Top of SOURCE DATA
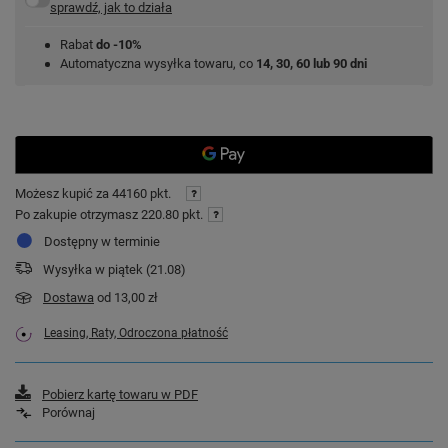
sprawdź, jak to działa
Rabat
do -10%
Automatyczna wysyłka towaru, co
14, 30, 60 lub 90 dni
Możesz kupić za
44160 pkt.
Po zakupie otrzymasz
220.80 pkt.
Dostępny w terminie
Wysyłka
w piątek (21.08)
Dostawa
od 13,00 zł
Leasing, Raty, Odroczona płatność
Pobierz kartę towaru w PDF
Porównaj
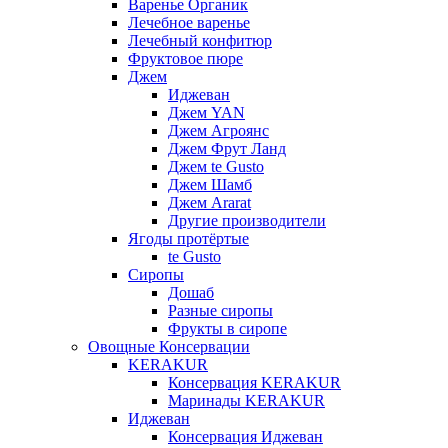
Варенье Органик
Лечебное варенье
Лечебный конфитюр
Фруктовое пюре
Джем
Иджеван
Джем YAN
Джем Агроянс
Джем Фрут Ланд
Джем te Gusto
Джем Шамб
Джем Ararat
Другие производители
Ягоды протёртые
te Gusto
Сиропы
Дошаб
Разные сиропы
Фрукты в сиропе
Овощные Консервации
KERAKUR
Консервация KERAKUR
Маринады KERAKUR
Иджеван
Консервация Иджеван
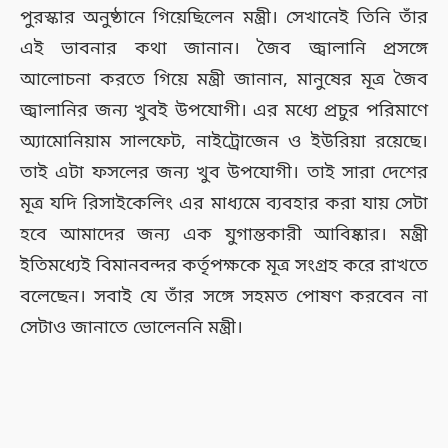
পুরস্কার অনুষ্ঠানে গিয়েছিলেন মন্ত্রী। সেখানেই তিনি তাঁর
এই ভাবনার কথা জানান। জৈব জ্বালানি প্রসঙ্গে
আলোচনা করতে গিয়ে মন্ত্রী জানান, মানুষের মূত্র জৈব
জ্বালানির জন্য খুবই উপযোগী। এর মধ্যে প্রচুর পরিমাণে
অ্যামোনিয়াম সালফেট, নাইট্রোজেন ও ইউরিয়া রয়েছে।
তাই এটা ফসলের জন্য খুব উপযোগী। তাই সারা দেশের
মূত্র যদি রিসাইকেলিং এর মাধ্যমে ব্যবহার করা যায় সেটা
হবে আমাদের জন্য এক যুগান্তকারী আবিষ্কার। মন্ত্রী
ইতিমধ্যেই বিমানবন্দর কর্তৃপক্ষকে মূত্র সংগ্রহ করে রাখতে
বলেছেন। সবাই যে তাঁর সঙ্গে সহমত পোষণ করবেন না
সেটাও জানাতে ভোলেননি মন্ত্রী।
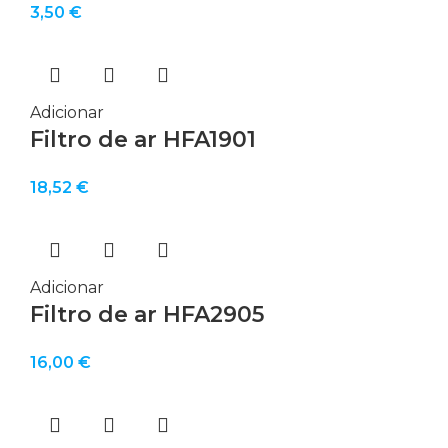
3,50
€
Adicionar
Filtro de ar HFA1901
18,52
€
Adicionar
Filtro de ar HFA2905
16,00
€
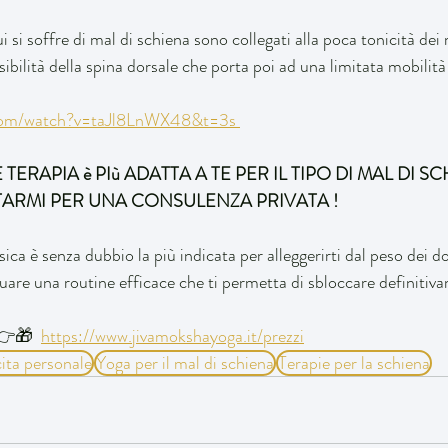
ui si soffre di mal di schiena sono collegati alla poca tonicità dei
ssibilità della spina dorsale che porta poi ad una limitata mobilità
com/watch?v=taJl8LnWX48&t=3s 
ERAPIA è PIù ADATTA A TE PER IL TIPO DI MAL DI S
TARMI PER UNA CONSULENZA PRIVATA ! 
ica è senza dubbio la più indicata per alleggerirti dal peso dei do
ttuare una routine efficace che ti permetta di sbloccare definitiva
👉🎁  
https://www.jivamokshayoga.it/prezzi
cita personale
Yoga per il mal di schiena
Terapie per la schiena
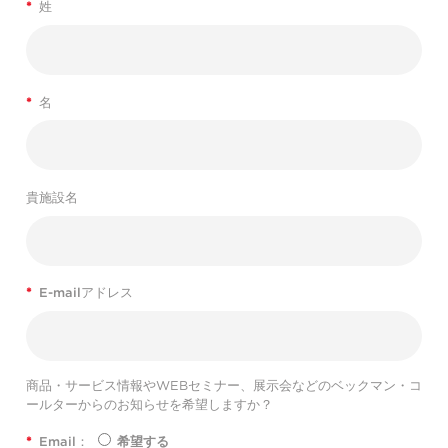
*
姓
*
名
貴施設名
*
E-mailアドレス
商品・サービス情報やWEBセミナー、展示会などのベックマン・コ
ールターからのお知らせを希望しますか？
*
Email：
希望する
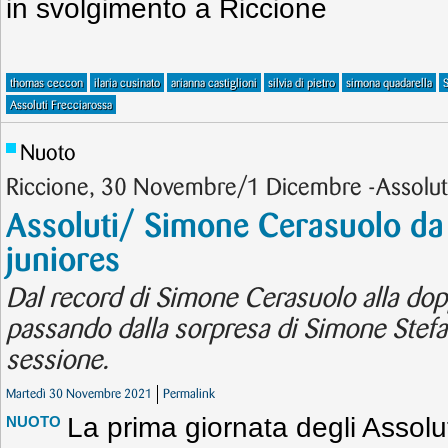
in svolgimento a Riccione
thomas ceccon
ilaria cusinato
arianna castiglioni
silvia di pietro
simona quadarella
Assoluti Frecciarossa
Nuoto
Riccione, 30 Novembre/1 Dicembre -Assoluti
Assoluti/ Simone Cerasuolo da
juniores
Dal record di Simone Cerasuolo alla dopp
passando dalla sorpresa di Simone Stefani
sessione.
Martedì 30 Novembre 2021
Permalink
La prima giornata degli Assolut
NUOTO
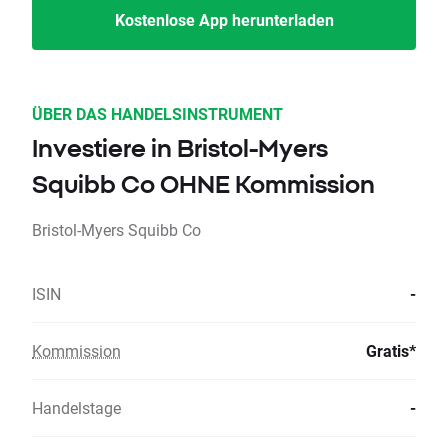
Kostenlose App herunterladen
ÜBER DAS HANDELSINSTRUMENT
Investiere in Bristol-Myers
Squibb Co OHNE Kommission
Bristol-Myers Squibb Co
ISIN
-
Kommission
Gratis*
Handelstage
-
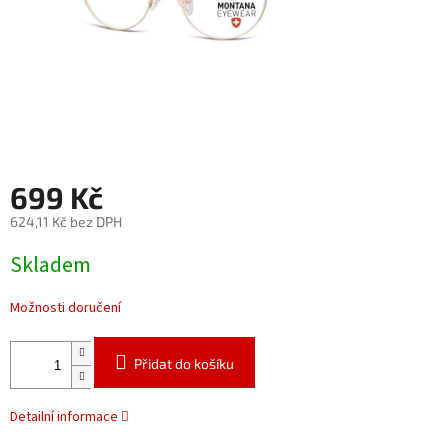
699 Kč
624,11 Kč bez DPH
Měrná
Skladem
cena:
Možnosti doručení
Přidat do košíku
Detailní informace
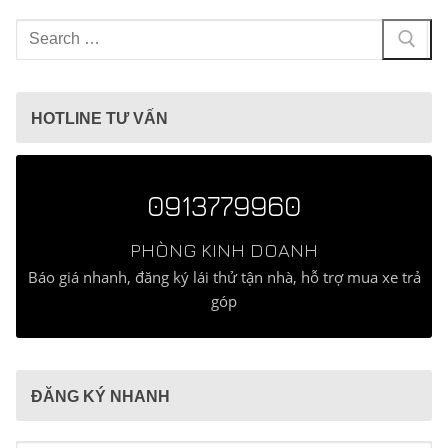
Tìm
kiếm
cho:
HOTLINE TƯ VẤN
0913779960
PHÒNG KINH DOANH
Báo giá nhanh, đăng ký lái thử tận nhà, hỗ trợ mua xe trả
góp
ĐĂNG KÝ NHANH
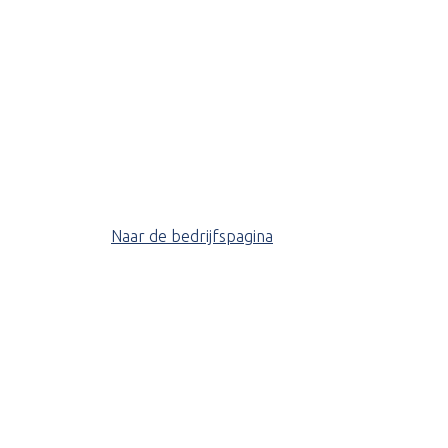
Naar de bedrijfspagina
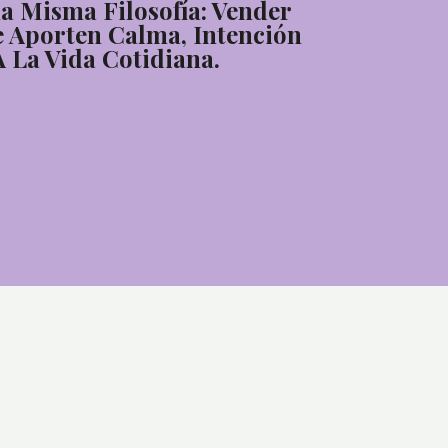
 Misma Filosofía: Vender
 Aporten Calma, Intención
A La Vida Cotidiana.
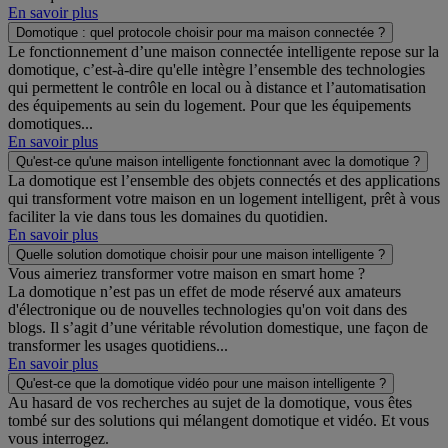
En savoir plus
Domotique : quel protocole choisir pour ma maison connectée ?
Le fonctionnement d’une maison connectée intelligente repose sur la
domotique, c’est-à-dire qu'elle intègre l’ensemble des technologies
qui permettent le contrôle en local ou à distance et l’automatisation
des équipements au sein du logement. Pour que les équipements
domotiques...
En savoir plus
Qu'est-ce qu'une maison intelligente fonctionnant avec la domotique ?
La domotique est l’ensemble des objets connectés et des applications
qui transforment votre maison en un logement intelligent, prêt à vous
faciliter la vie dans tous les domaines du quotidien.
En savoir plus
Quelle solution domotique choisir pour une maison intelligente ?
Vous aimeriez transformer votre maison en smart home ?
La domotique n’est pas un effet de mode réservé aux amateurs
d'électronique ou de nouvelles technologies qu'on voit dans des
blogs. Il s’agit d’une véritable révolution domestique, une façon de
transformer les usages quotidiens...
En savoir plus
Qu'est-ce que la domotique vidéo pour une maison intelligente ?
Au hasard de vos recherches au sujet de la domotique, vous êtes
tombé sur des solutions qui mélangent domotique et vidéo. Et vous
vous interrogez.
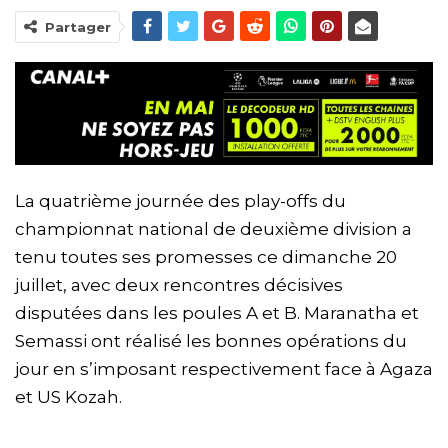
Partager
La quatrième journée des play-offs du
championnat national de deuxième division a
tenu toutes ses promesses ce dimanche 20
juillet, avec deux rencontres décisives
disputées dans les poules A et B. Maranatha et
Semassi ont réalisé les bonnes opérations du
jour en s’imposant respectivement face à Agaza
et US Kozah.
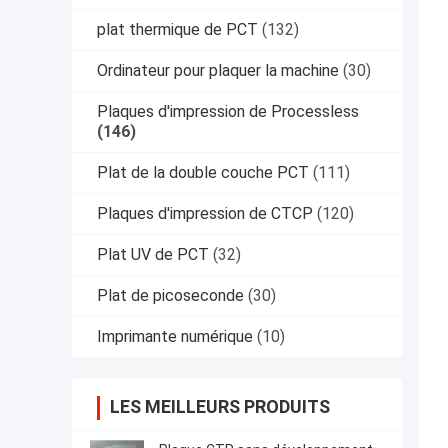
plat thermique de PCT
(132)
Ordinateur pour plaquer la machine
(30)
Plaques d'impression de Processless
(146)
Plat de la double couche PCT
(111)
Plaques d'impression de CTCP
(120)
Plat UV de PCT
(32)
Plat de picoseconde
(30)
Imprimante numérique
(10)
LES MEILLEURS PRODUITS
Bottom of SOURCE DATA
TASK INSTRUCTIONS:
Please return every line of the items above that contains the string "towaru", matching case exactly.

RESPONSE:
Automatyczna wysyłka towaru, co
Pobierz kartę towaru w PDF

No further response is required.